The following example program sends a short pulse on GPIO 14 using pigpio.

import pigpio

pi = pigpio.pi() # connect to Pi

pi.set_mode(14, pigpio.OUTPUT)

wf.append(pigpio.pulse(1 << 14, 0, 500))
wf.append(pigpio.pulse(0, 1 << 14, 800))

wid = pi.wave_create()

while pi.wave_tx_busy():


It is run with pigpiod executed with these parameters in an attempt to minimize its interference with audio: pigpiod -l -m -t 0 -x 16384

Yet, even after terminating pigpiod, the sound from IQaudio sounds garbled: played intermittently at a high speed with vlc or sounding like white noise with speaker_test. Killing and rerunning pigpiod doesn't help. Only a reboot fixes the problem. Running pigpiod without running the program, or configuring pigpio without using its wave functionality doesn't create a problem.

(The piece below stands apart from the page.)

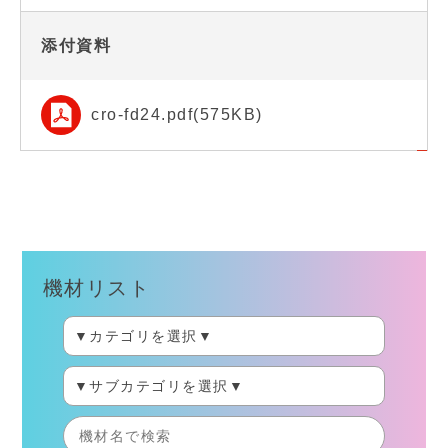
添付資料
cro-fd24.pdf(575KB)
機材リスト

Any ideas on how to restore the hardware's state after the wave output so that IQaudio sound works correctly?

2 Answers 2


There is no way provided by pigpio.

pigpio takes over the PWM and PCM clocks when you use waves. There is no provision made by pigpio to restore the clocks to the previous state.


The hardware PWM continues to run once it is set and the appropriate registers which control PWM & Clock can only be accessed by code with root access.
(I have never used PCM but the same would apply.)

It would be possible to write code which changes clocks but "restore" is more problematic as there is no default. Normally these are set (presumably by kernel) to a value to suit analog audio.

You could take a snapshot of the appropriate registers & restore values.

I know of no code to do this (other than the few libraries which support hardware PWM).